====== Document extract

Pfizer and other pharmaceutical companies are investing in independent startups, hoping to find the next popular and profitable drug.

Pharmaceutical companies are trying to capture a little bit of the startup magic.

Pfizer and several other firms have invested in a small spinoff company that will develop drug therapies for underserved patients.

With $103 million in initial funding, SpringWorks Therapeutics will focus at first on therapies for post-traumatic stress disorder (PTSD) and three rare forms of cancer.

Pfizer owns the rights to the drugs that will be tested.

This is good news for people with diseases that are harder to treat.

But it may also be a sign that Big Pharma is willing to step outside the bureaucratic box in search of the innovation that startup companies are so well known for.

Biotech startups focused on drug development aren’t new phenomena.

What’s different about this particular startup is that it’s heavily financed by large pharmaceutical companies.

Different… but not unique.

Another startup, Symic Bio, received $73 million in funding over the past three years, including money from pharmaceutical company Eli Lilly.

Still, for each of these, there are dozens more startups that see pharmaceutical companies as the pot of gold at the end of the rainbow, not at the beginning.

Getting a new drug into the hands of patients who need it isn’t an easy thing.

“Most people don’t know the painstaking labor and efforts that go into the development of a drug from inception to the patient finally taking it,” said Dr. Jeffrey Hausfeld, chairman of the board and chief medical officer of BioFactura, a pharmaceutical startup that develops and commercializes biosimilar drugs.

It can take years for scientists to identify or create promising new compounds for treating disease.

This is followed by several rounds of laboratory and clinical testing before the drug hits the pharmacy’s shelves.

Hausfeld pointed out that while the early stages of this drug development pipeline thrive on innovation, later steps like manufacturing and distribution depend more on consistency and reliability.

The large size of a pharmaceutical company — with tens of thousands of employees — can make it ideally suited for the later stages of the pipeline, but it may hinder its ability to come up with new products.

“Smaller companies are much better at innovating and potentially taking a product pretty far down the road as they grow,” Darryl Sampey, PhD, president and chief executive officer of BioFactura, told Healthline.

Startups — sometimes with only half a dozen employees — are built for creativity and agility.

“If somebody has a great idea,” Hausfeld told Healthline, “we have the ability and the nimbleness to check it out and do an experiment or two, and see whether or not our idea has merit.”

Some startups innovate by developing new drug compounds. Or by looking for new uses of existing compounds.

Others find better ways to move compounds through early laboratory and clinical testing.

If successful, a startup may hand off a promising new compound to a pharmaceutical company for further testing — in exchange for an upfront payment and royalties on successful drugs.

Or a larger pharmaceutical company may acquire a startup outright, along with its new compound.

============
====== Record excerpts

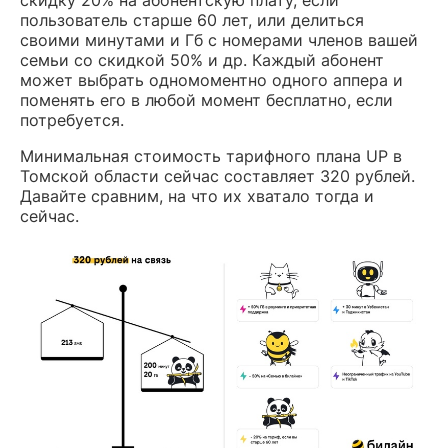
скидку 20% на абонентскую плату, если
пользователь старше 60 лет, или делиться
своими минутами и Гб с номерами членов вашей
семьи со скидкой 50% и др. Каждый абонент
может выбрать одномоментно одного аппера и
поменять его в любой момент бесплатно, если
потребуется.
Минимальная стоимость тарифного плана UP в
Томской области сейчас составляет 320 рублей.
Давайте сравним, на что их хватало тогда и
сейчас.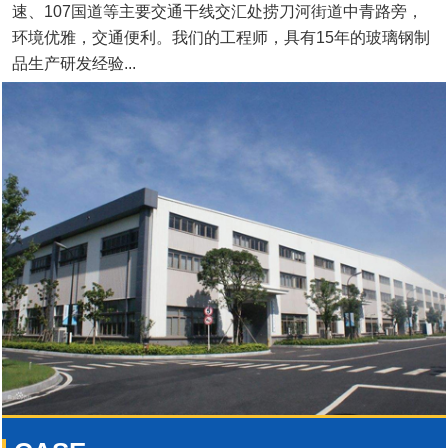
速、107国道等主要交通干线交汇处捞刀河街道中青路旁，
环境优雅，交通便利。我们的工程师，具有15年的玻璃钢制
品生产研发经验...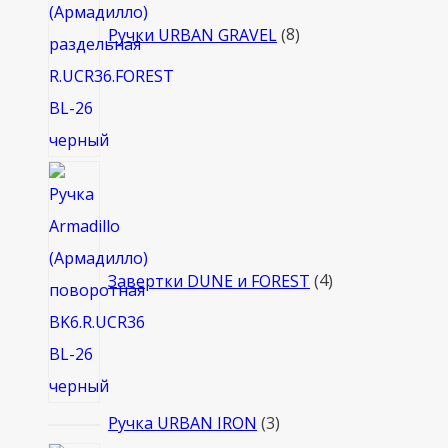
Ручки URBAN GRAVEL
8
4
товара
Завертки DUNE и FOREST
4
3
Ручка URBAN IRON
3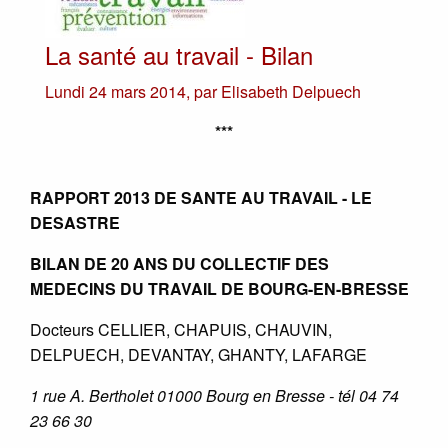
La santé au travail - Bilan
Lundi 24 mars 2014
,
par
Elisabeth Delpuech
***
RAPPORT 2013 DE SANTE AU TRAVAIL - LE
DESASTRE
BILAN DE 20 ANS DU COLLECTIF DES
MEDECINS DU TRAVAIL DE BOURG-EN-BRESSE
Docteurs CELLIER, CHAPUIS, CHAUVIN,
DELPUECH, DEVANTAY, GHANTY, LAFARGE
1 rue A. Bertholet 01000 Bourg en Bresse - tél 04 74
23 66 30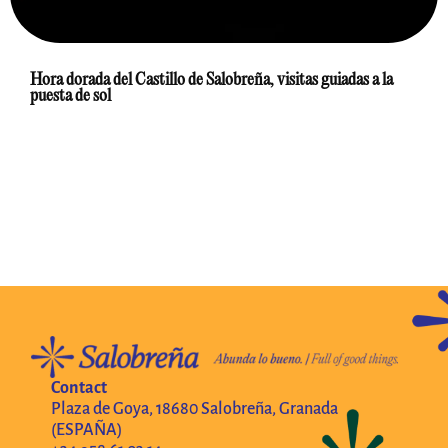
Hora dorada del Castillo de Salobreña, visitas guiadas a la
puesta de sol
Contact
Plaza de Goya, 18680 Salobreña, Granada
(ESPAÑA)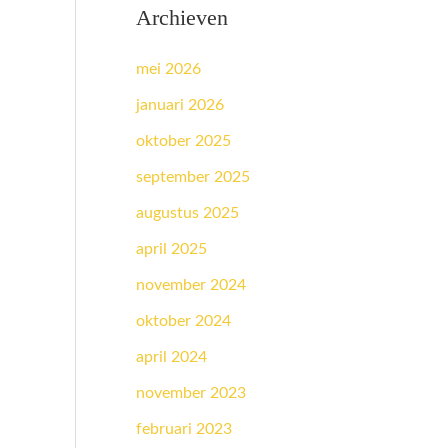
Archieven
mei 2026
januari 2026
oktober 2025
september 2025
augustus 2025
april 2025
november 2024
oktober 2024
april 2024
november 2023
februari 2023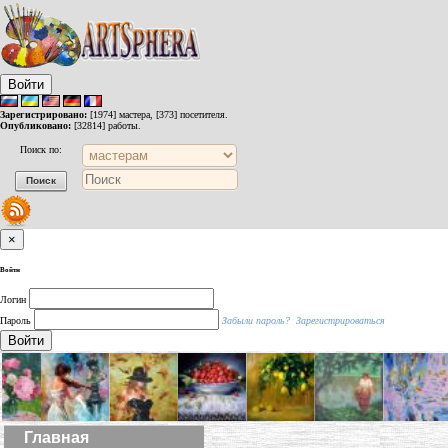
Войти
Зарегистрировано:
[1974] мастера, [373] посетителя.
Опубликовано:
[32814] работы.
Поиск по:
×
Войти
Логин
Пароль
Забыли пароль?
Зарегистрироваться
Войти
Главная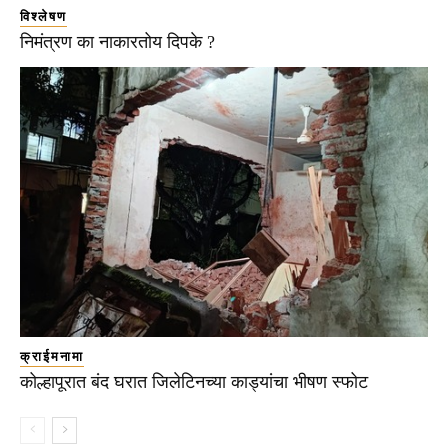
विश्लेषण
निमंत्रण का नाकारतोय दिपके ?
क्राईमनामा
कोल्हापूरात बंद घरात जिलेटिनच्या काड्यांचा भीषण स्फोट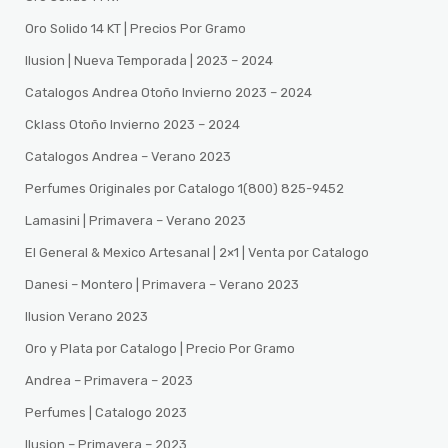
Oro Solido 14 KT | Precios Por Gramo
Ilusion | Nueva Temporada | 2023 – 2024
Catalogos Andrea Otoño Invierno 2023 – 2024
Cklass Otoño Invierno 2023 – 2024
Catalogos Andrea – Verano 2023
Perfumes Originales por Catalogo 1(800) 825-9452
Lamasini | Primavera – Verano 2023
El General & Mexico Artesanal | 2×1 | Venta por Catalogo
Danesi – Montero | Primavera – Verano 2023
Ilusion Verano 2023
Oro y Plata por Catalogo | Precio Por Gramo
Andrea – Primavera – 2023
Perfumes | Catalogo 2023
Ilusion – Primavera – 2023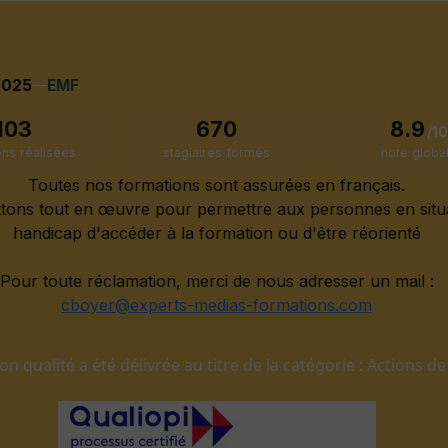
2025
—
EMF
103
670
8.9
/1
ons réalisées
stagiaires formés
note globa
Toutes nos formations sont assurées en français.
tons tout en œuvre pour permettre aux personnes en situ
handicap d'accéder à la formation ou d'être réorienté
Pour toute réclamation, merci de nous adresser un mail :
cboyer@experts-medias-formations.com
ion qualité a été délivrée au titre de la catégorie : Actions 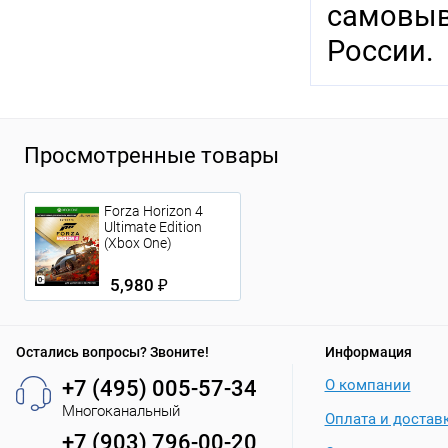
самовыв
России.
Просмотренные товары
Forza Horizon 4
Ultimate Edition
(Xbox One)
5,980 ₽
Остались вопросы? Звоните!
Информация
+7 (495) 005-57-34
О компании
Многоканальный
Оплата и достав
+7 (903) 796-00-20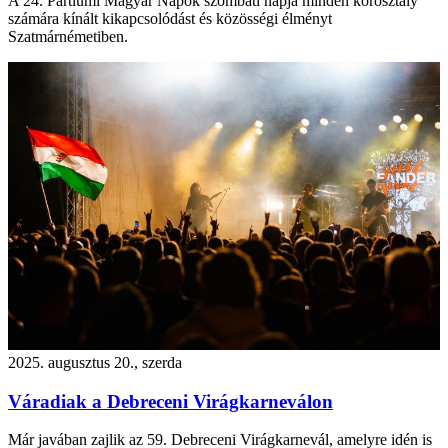
A 24. Partiumi Magyar Napok szombati napja minden korosztály
számára kínált kikapcsolódást és közösségi élményt
Szatmárnémetiben.
2025. augusztus 20., szerda
Váradiak a Debreceni Virágkarneválon
Már javában zajlik az 59. Debreceni Virágkarnevál, amelyre idén is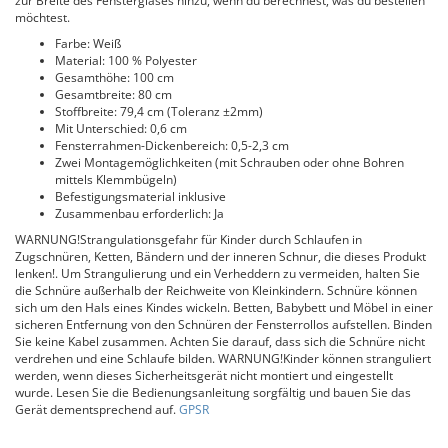
zur Breite des Fensterglases hinzu, wenn du berechnest, was du bestellen
möchtest.
Farbe: Weiß
Material: 100 % Polyester
Gesamthöhe: 100 cm
Gesamtbreite: 80 cm
Stoffbreite: 79,4 cm (Toleranz ±2mm)
Mit Unterschied: 0,6 cm
Fensterrahmen-Dickenbereich: 0,5-2,3 cm
Zwei Montagemöglichkeiten (mit Schrauben oder ohne Bohren
mittels Klemmbügeln)
Befestigungsmaterial inklusive
Zusammenbau erforderlich: Ja
WARNUNG!Strangulationsgefahr für Kinder durch Schlaufen in
Zugschnüren, Ketten, Bändern und der inneren Schnur, die dieses Produkt
lenken!. Um Strangulierung und ein Verheddern zu vermeiden, halten Sie
die Schnüre außerhalb der Reichweite von Kleinkindern. Schnüre können
sich um den Hals eines Kindes wickeln. Betten, Babybett und Möbel in einer
sicheren Entfernung von den Schnüren der Fensterrollos aufstellen. Binden
Sie keine Kabel zusammen. Achten Sie darauf, dass sich die Schnüre nicht
verdrehen und eine Schlaufe bilden. WARNUNG!Kinder können stranguliert
werden, wenn dieses Sicherheitsgerät nicht montiert und eingestellt
wurde. Lesen Sie die Bedienungsanleitung sorgfältig und bauen Sie das
Gerät dementsprechend auf.
GPSR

============

### Work to complete
1. Compare each statement with the article on pharmaceutical investment in startups and mark it yes or no, quoting the words from the article that decide it. (a) SpringWorks Therapeutics begins with $103 million in initial funding. (b) Symic Bio's funding came entirely from Eli Lilly. (c) SpringWorks Therapeutics owns the rights to the drugs that will be tested.
2. According to the article on pharmaceutical investment in startups, what kind of drugs does BioFactura develop and commercialize?
3. Resume the article on pharmaceutical investment in startups, picking up right after its final sentence.

### Exercise answers
1.
(a) Yes: "With $103 million in initial funding, SpringWorks Therapeutics will focus at first on therapies for post-traumatic stress disorder (PTSD) and three rare forms of cancer."
(b) No: "Another startup, Symic Bio, received $73 million in funding over the past three years, including money from pharmaceutical company Eli Lilly."
(c) No: "Pfizer owns the rights to the drugs that will be tested."

2. Biosimilar drugs.

3.
This happened with San Diego-based Trius Therapeutics, which researches antibiotics.

In 2013, Cubist Pharmaceuticals acquired Trius and Optimer Pharmaceuticals for more than $1 billion.

The next year Merck spent $8.4 billion to buy up Cubist.

For successful startups like Trius, the payout at the end of the R&D rainbow can be huge.

But successful startups have to overcome several challenges.

A big one is money.

“Startups have a lot less money, and they have to be very efficient in the way that they spend their money,” said Joseph Mallon, JD, PhD, an intellectual property attorney at Knobbe Martens.

“This is essentially the difference between them and a larger pharmaceutical company, which doesn’t have that life-or-death struggle over funding that the startups have,” Mallon told Healthline.

This is especially true for drug development, where doing science is expensive.

“It’s not uncommon for drug startups to make hundreds — if not thousands — of brand new compounds and test them,” said Mallon, “not knowing which one is going to have the perfect balance of properties to treat a human being without adverse effects.”

So, in order for a startup to succeed, it needs more than just great ideas. It needs a steady flow of cash.

“It’s my job to go out and find investors who are willing to take a risk on a small biotech firm that could potentially give them a nice return, even though there are no guarantees,” said Hausfeld.

Startups also have to find talented staff willing to work in a less stable environment, where employees have to be more independent and fend for themselves.

“Startups really appeal to creative people that are do-it-yourselfers. I think that’s where a lot of the great ideas come from,” said Sampey. “Those are typically people who take more risk and are looking for some kind of reward.”

Although the financial rewards of a new drug entice many to ride out the rough waters of the startup world, there are also other benefits.

“This is not easy. This takes a lot of time, a lot of effort, and a lot of money,” said Hausfeld. “Hopefully at the end it will benefit society by the advances that we make.”